Your objective: In the Richie Ryan profile below, print the part from "Youth career" up to and including "Rovers / 111 / (5)" word for word.

Personal information
- Full name: Richard Ryan
- Date of birth: 6 January 1985 (age 41)
- Place of birth: Templetuohy, Ireland
- Position: Midfielder

Youth career
- Belvedere
- 2001–2003: Sunderland

Senior career*
- Years: Team / Apps / (Gls)
- 2003–2005: Sunderland / 2 / (0)
- 2005: → Scunthorpe United (loan) / 0 / (0)
- 2005–2006: Scunthorpe United / 13 / (0)
- 2006–2007: Boston United / 13 / (0)
- 2007–2008: Royal Antwerp / 8 / (0)
- 2008–2011: Sligo Rovers / 111 / (5)
- 2012–2013: Dundee United / 36 / (0)
- 2013: Shamrock Rovers / 9 / (0)
- 2014–2015: Ottawa Fury / 41 / (4)
- 2016: Jacksonville Armada / 5 / (0)
- 2016–2017: Miami FC / 43 / (0)
- 2018: FC Cincinnati / 15 / (0)
- 2019–2022: El Paso Locomotive / 98 / (0)
- Total:  / 395 / (9)

International career
- Republic of Ireland U18
- 2010: League of Ireland XI / 1 / (0)

Managerial career
- 2023–: FC Tulsa (assistant)

= Richie Ryan (footballer) =

Irish footballer

Richard Ryan (born 6 January 1985) is an Irish former professional footballer who serves as an assistant coach with USL Championship club FC Tulsa.

Over the course of his career he played for Sunderland, Scunthorpe United and Boston United in England, Royal Antwerp in Belgium, Sligo Rovers and Shamrock Rovers in Ireland, Dundee United in Scotland, Ottawa Fury in Canada, and Jacksonville Armada, Miami FC, FC Cincinnati, and El Paso Locomotive in the United States.

==Playing career==
Ryan played his youth days for Belvedere before moving abroad. He started his professional career at Sunderland making two substitute appearances in the Premier League in 2003. His debut came in the Tyne–Wear derby in April 2003.

He signed for Scunthorpe United initially on loan in March 2005. This became a permanent move in June. The following season he signed for Boston United. He left the club a year later after their double relegation, intending to return to his native Ireland.

Data under study:
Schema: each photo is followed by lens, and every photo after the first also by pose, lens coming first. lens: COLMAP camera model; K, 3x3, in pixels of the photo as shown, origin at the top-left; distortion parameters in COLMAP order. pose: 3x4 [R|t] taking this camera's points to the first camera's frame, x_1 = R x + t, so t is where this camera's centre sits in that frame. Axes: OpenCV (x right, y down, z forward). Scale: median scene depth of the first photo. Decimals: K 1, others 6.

...

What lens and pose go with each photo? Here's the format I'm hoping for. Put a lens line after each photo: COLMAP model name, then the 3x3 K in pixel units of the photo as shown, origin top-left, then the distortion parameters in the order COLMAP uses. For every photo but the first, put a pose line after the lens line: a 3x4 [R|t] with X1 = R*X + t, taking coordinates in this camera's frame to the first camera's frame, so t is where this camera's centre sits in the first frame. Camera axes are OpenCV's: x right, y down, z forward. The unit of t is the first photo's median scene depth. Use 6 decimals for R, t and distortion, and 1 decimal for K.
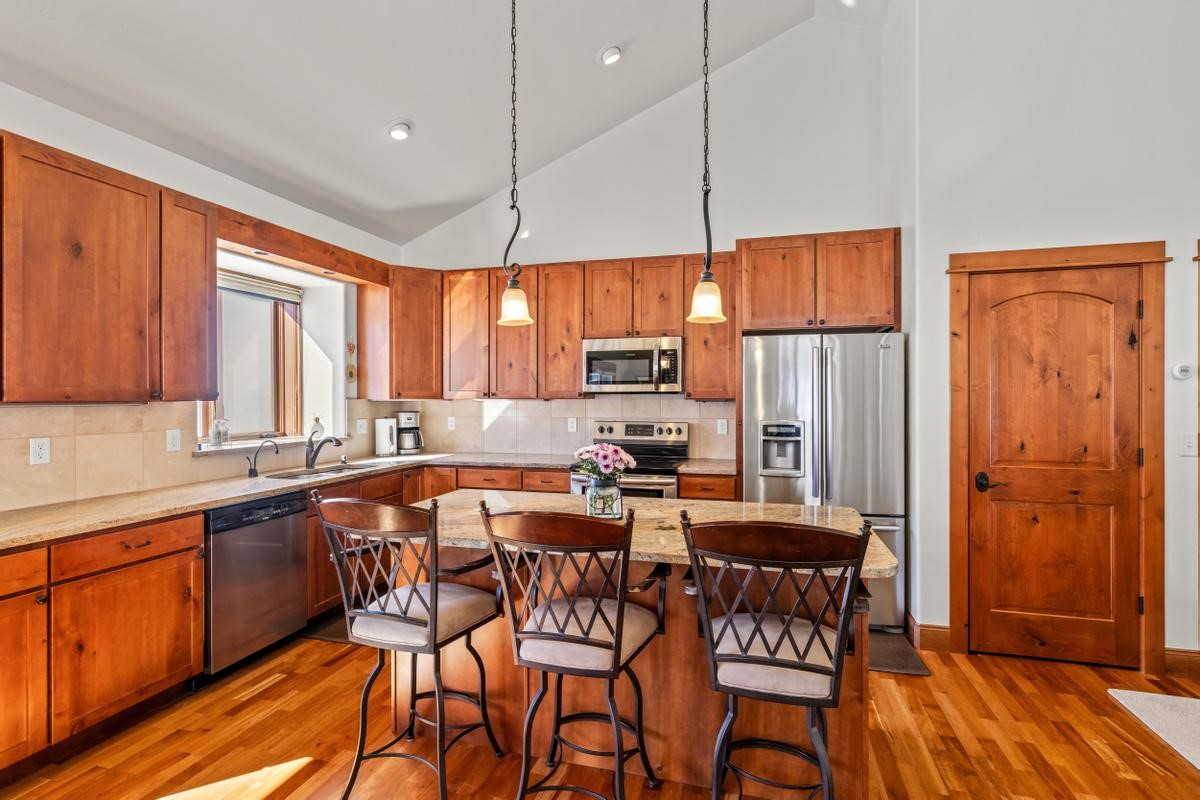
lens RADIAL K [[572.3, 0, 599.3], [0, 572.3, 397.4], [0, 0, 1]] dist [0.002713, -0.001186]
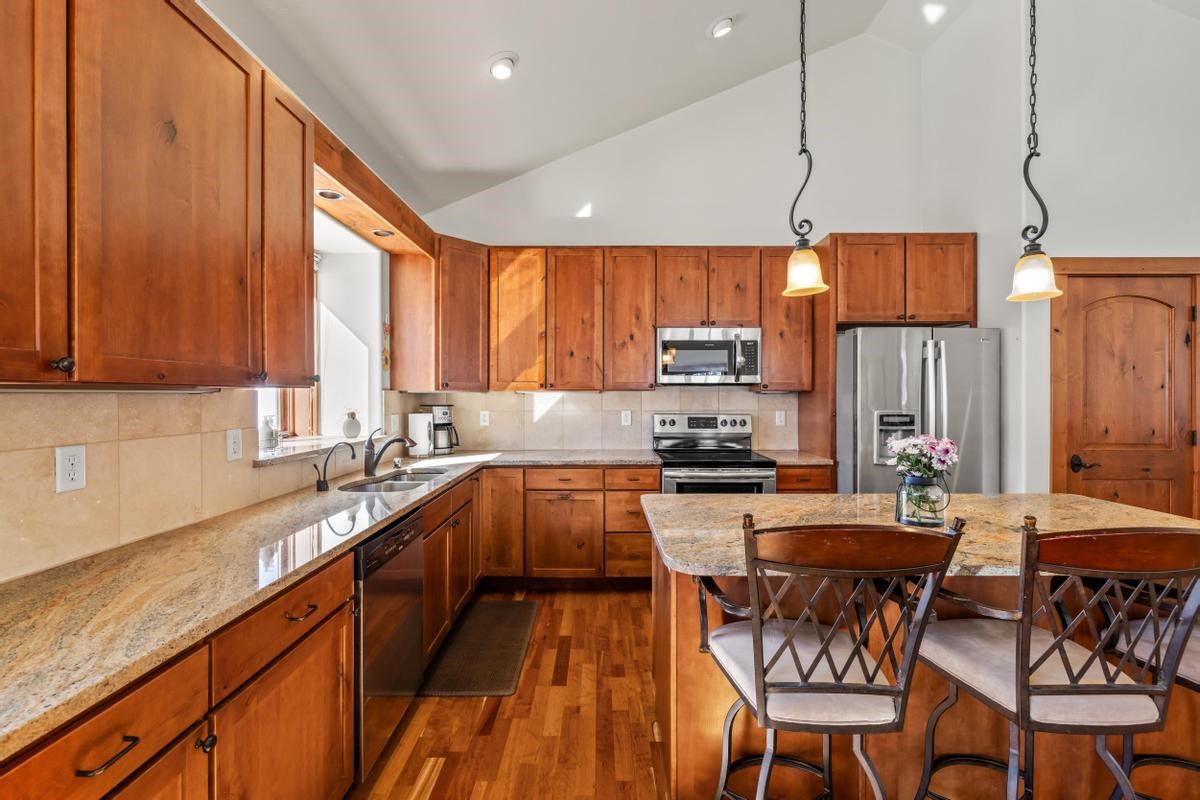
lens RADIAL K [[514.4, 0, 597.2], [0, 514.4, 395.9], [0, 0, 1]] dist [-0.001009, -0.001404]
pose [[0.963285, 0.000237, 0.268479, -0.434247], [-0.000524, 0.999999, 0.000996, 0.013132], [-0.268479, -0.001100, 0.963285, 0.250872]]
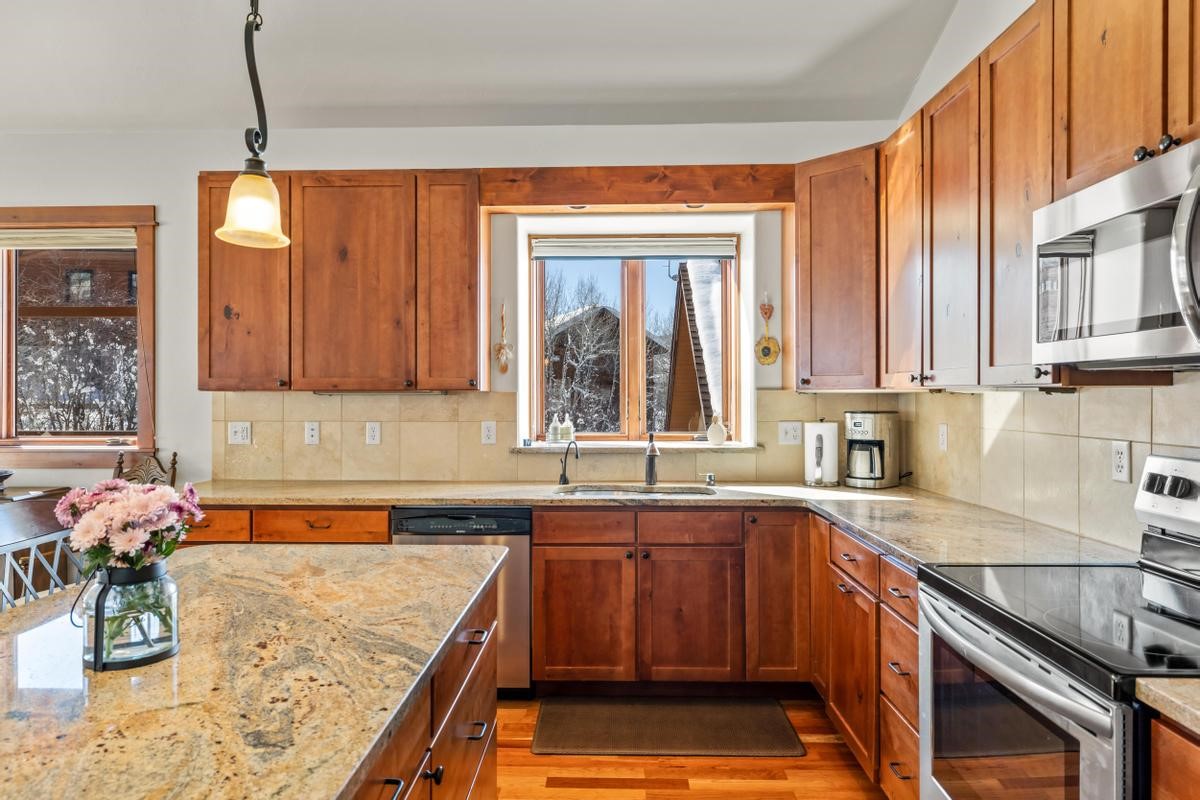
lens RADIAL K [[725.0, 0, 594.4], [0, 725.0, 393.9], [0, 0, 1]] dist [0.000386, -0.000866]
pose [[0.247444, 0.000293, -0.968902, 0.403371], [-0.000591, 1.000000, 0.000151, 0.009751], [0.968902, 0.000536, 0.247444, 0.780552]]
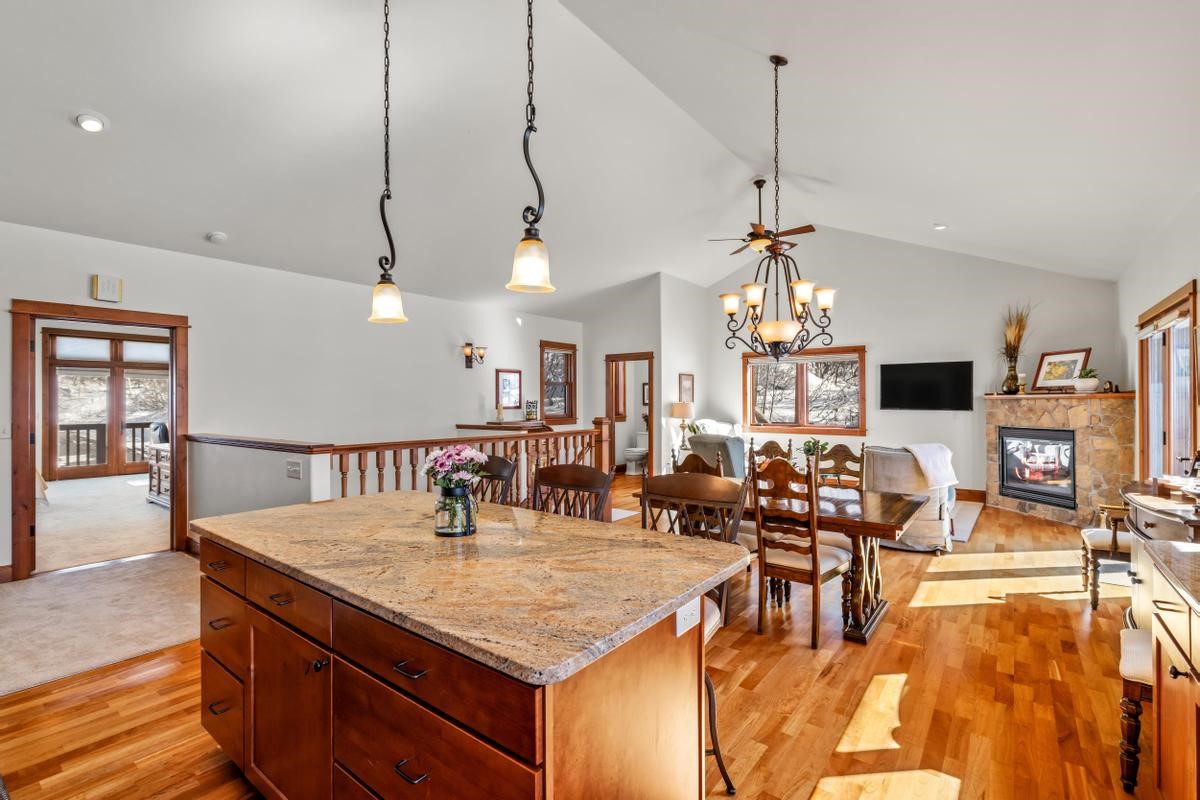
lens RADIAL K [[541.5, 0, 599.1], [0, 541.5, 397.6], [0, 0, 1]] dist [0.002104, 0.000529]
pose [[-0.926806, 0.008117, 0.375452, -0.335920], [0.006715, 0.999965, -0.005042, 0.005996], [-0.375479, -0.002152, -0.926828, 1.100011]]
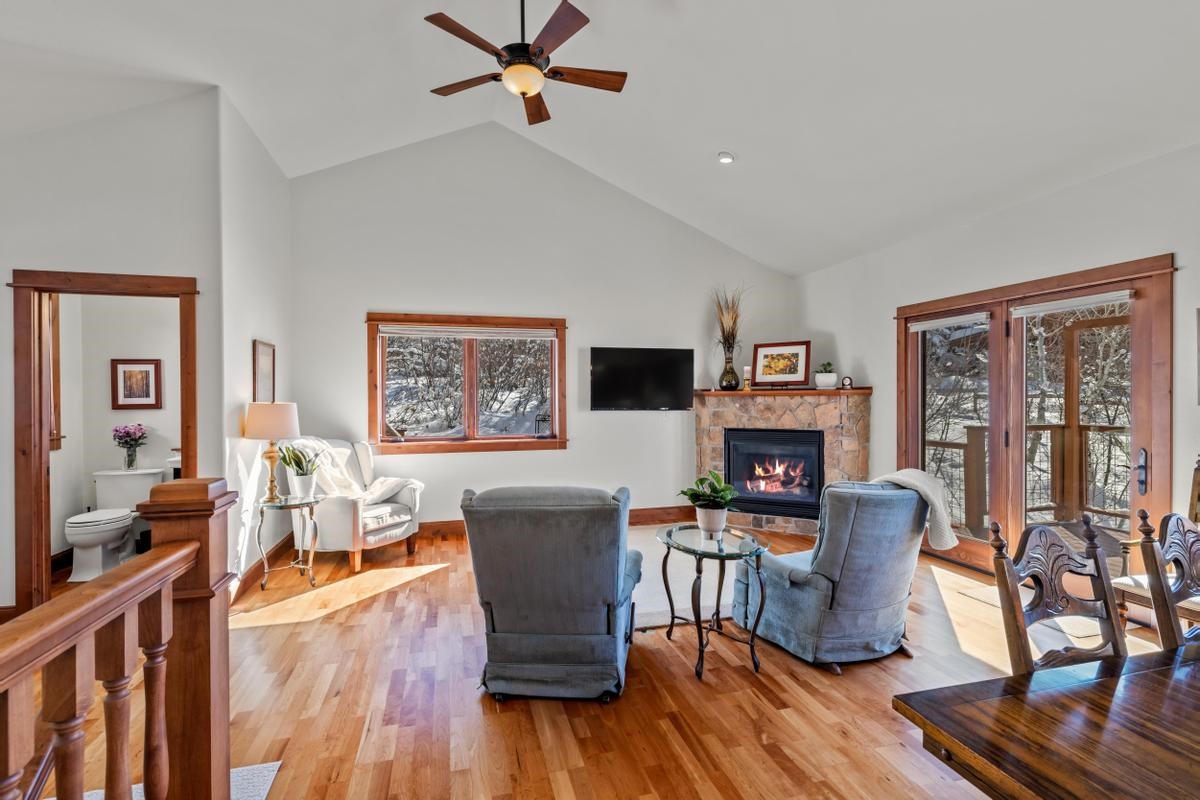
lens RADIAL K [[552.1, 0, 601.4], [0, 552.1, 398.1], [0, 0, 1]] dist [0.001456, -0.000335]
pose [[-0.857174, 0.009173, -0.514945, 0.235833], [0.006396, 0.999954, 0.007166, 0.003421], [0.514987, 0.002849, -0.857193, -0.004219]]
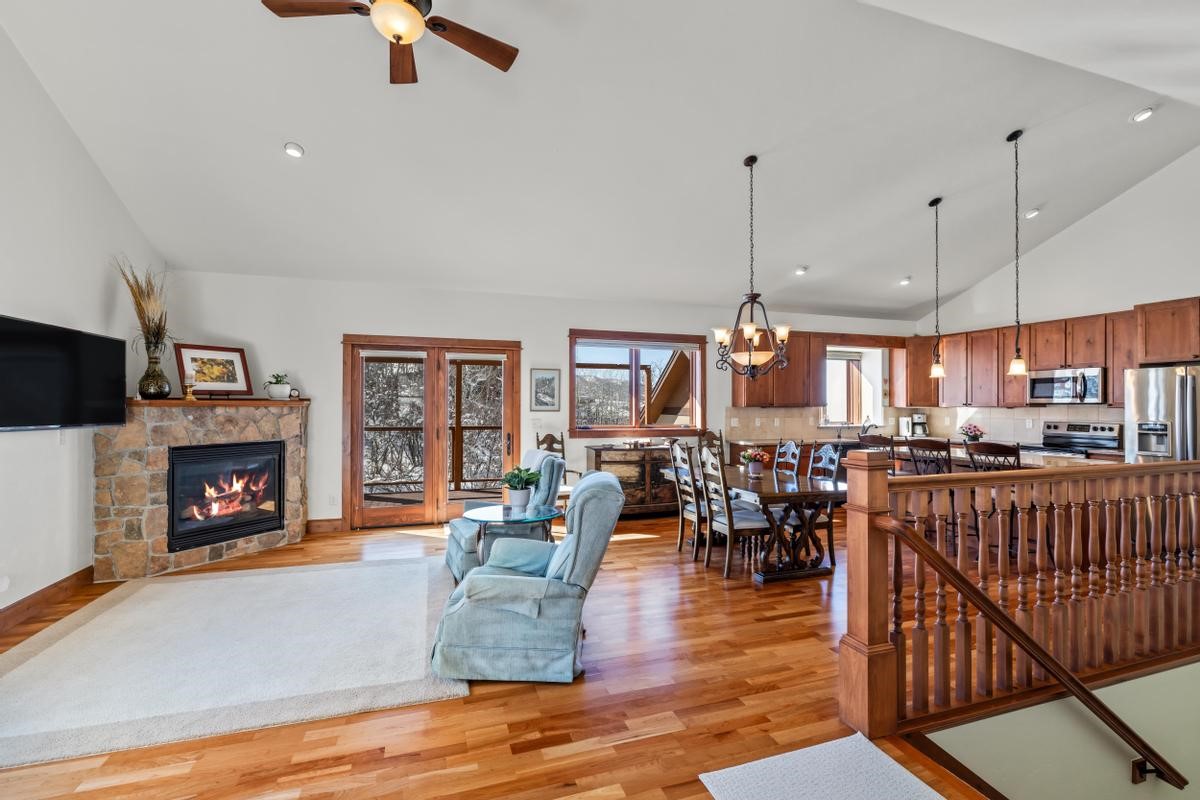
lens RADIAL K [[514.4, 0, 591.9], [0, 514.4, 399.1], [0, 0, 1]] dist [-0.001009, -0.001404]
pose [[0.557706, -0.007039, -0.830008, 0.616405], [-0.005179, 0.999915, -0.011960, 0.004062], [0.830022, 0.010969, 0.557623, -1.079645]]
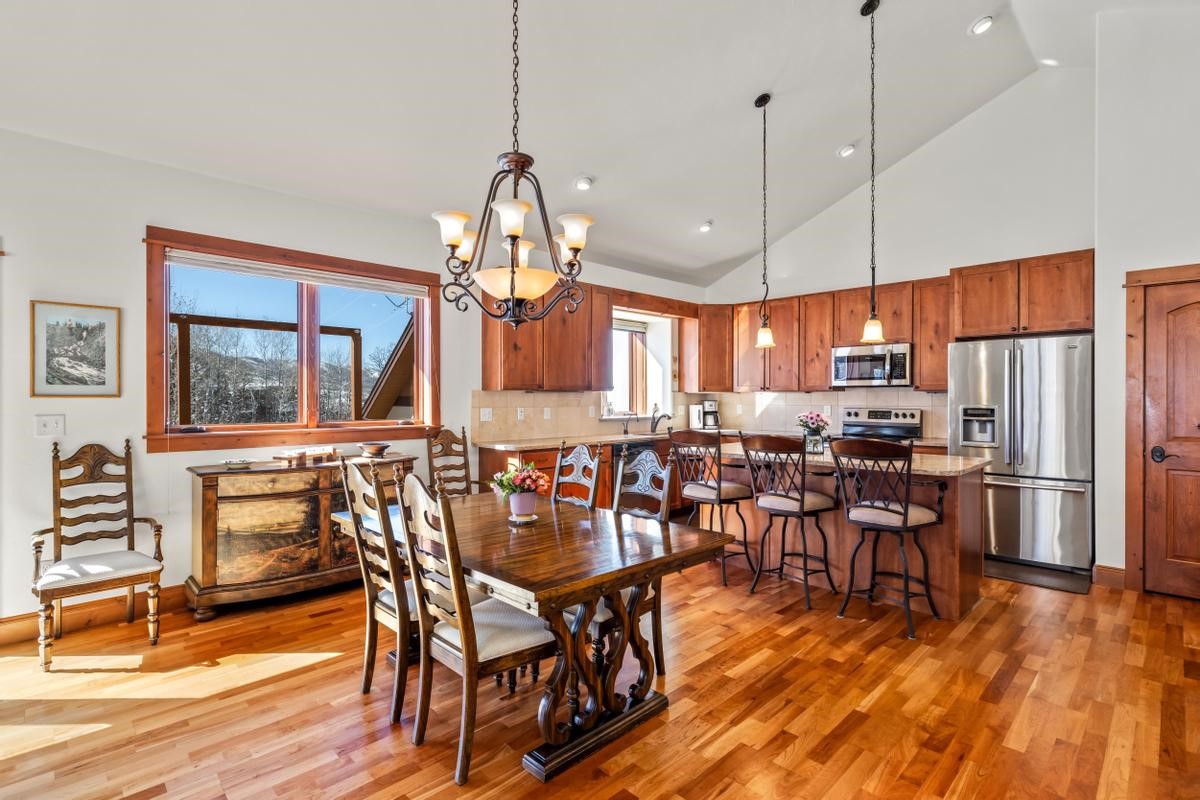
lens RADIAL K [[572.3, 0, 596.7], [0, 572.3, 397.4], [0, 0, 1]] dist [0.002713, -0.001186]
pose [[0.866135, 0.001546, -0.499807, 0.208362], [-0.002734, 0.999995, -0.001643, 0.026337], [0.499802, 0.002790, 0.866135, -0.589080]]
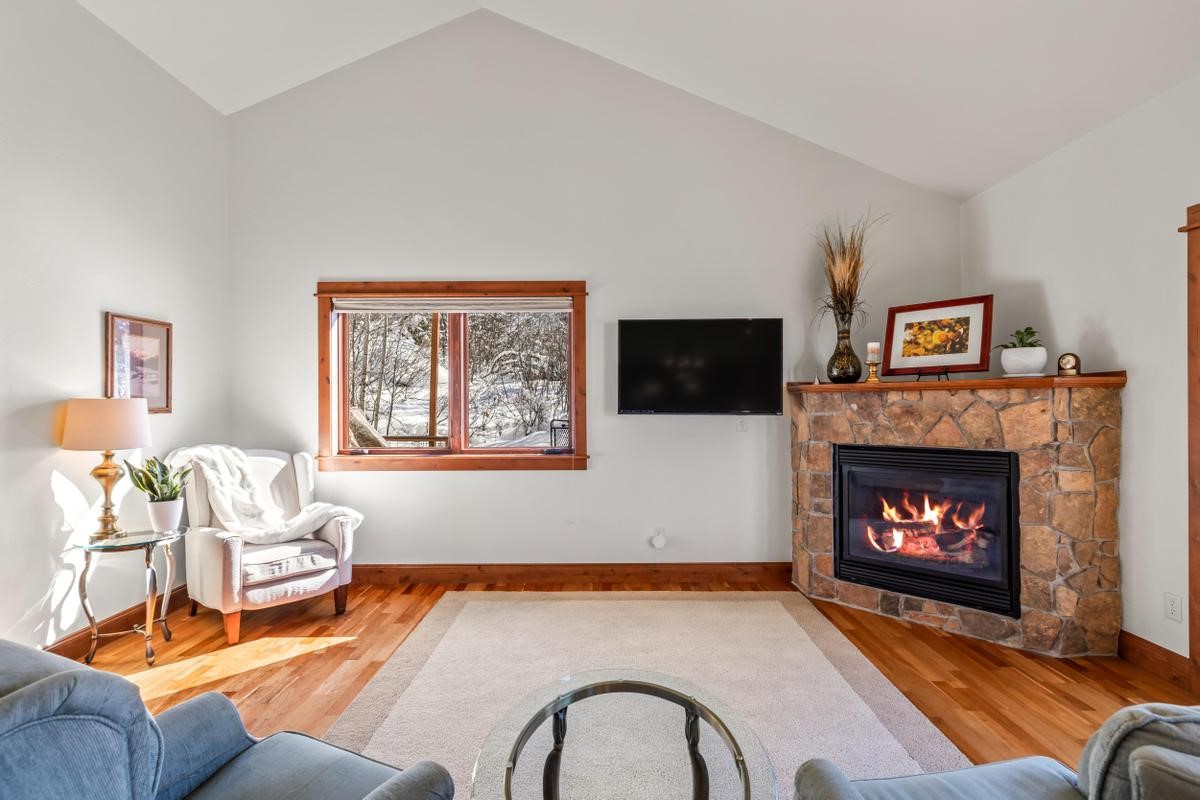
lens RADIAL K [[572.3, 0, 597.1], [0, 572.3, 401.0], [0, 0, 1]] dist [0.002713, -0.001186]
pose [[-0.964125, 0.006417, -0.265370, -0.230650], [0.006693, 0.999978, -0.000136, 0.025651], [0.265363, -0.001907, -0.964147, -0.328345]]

Result of this task:
Youth career
- Belvedere
- 2001–2003: Sunderland

Senior career*
- Years: Team / Apps / (Gls)
- 2003–2005: Sunderland / 2 / (0)
- 2005: → Scunthorpe United (loan) / 0 / (0)
- 2005–2006: Scunthorpe United / 13 / (0)
- 2006–2007: Boston United / 13 / (0)
- 2007–2008: Royal Antwerp / 8 / (0)
- 2008–2011: Sligo Rovers / 111 / (5)